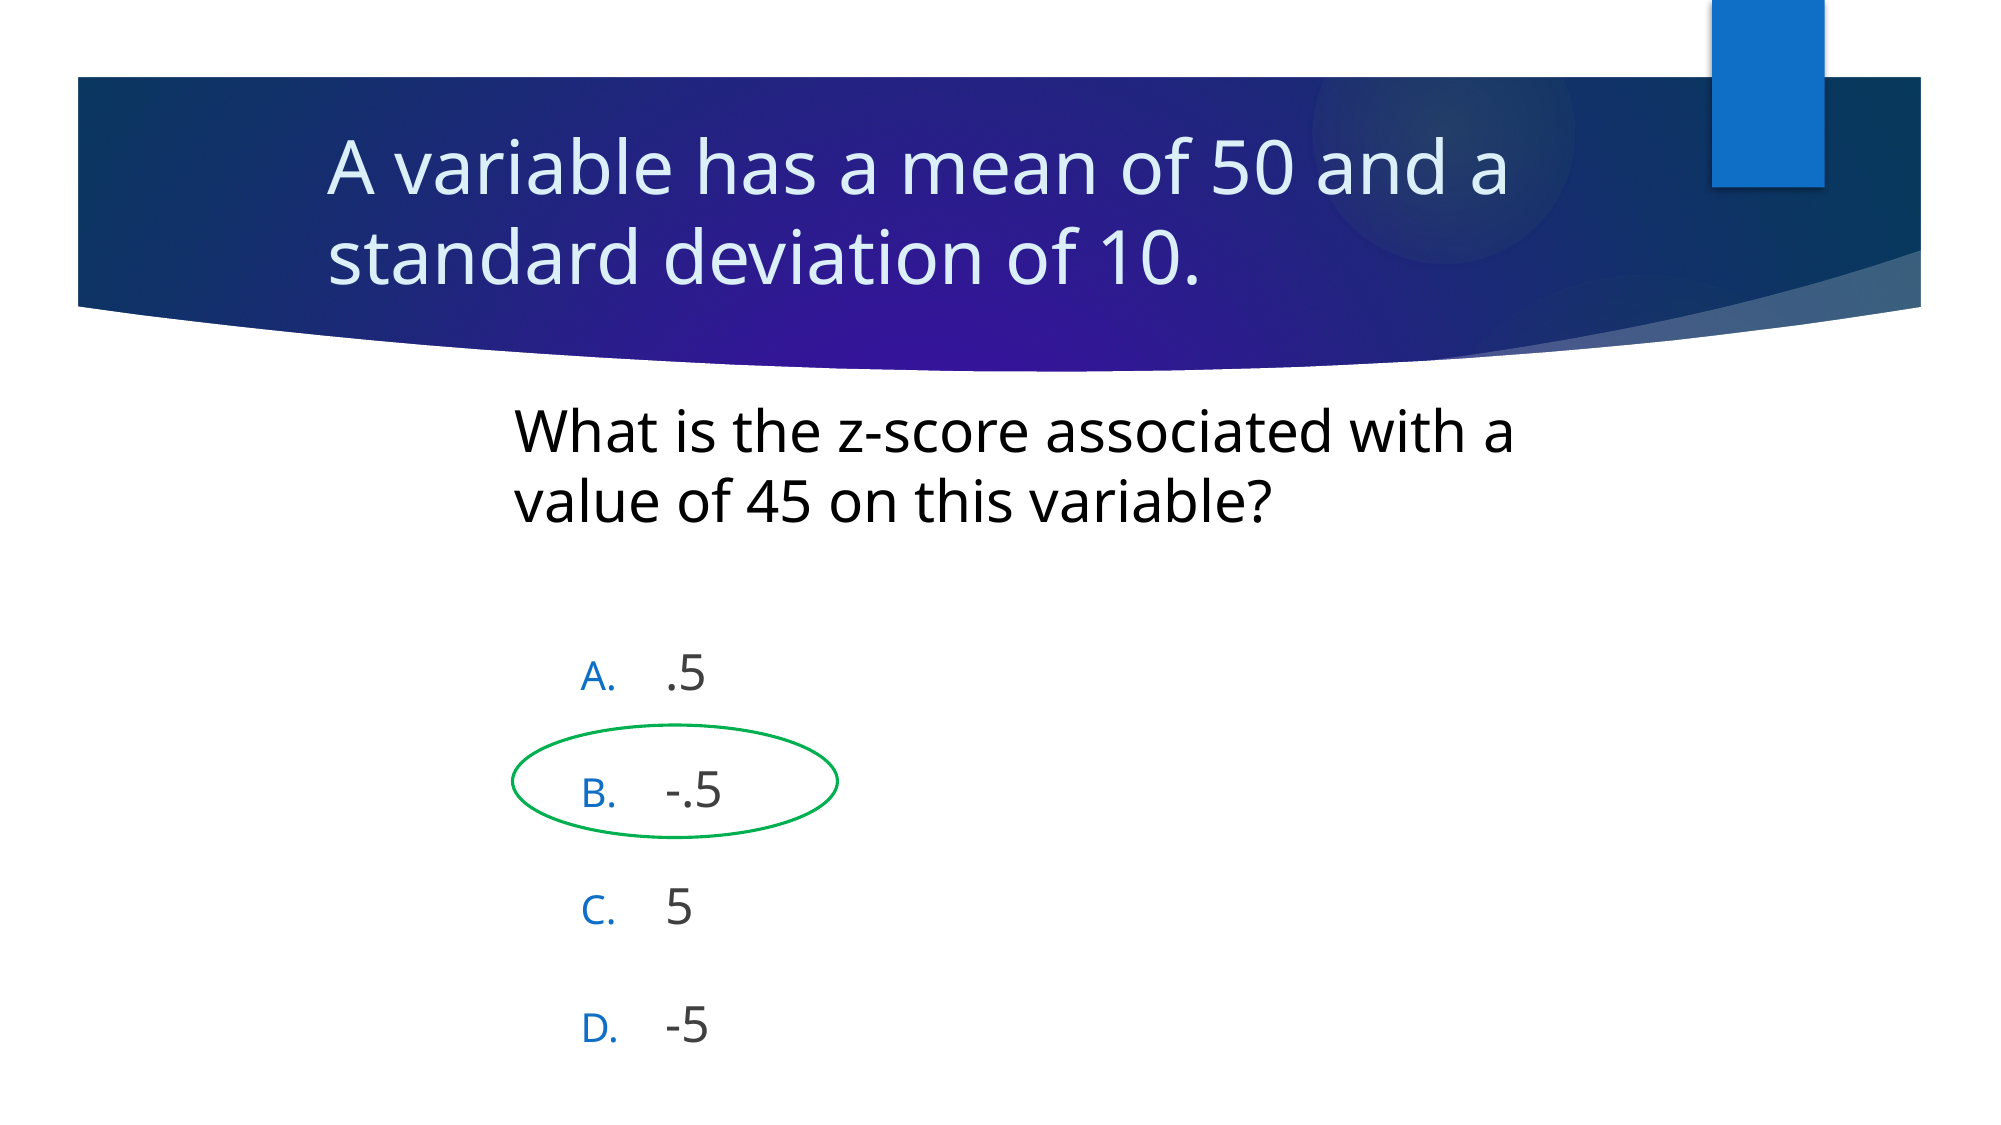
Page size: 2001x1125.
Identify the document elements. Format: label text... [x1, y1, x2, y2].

title A variable has a mean of 50 and a standard deviation of 10. [312, 116, 1663, 304]
list .5 -.5 5 -5 [500, 612, 882, 997]
text_box [510, 723, 840, 840]
text_box What is the z-score associated with a value of 45 on this variable? [499, 370, 1538, 558]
= = = = =
• _Try it_
A verbatim transcript of the entries above is required, with the pictures left out.

• _Written reply_
Page size: 2001x1125.
Identify the document elements. Format: label text... [x1, y1, x2, y2].

title A variable has a mean of 50 and a standard deviation of 10. [312, 116, 1663, 304]
list .5 -.5 5 -5 [500, 612, 882, 997]
text_box [510, 723, 840, 840]
text_box What is the z-score associated with a value of 45 on this variable? [499, 370, 1538, 558]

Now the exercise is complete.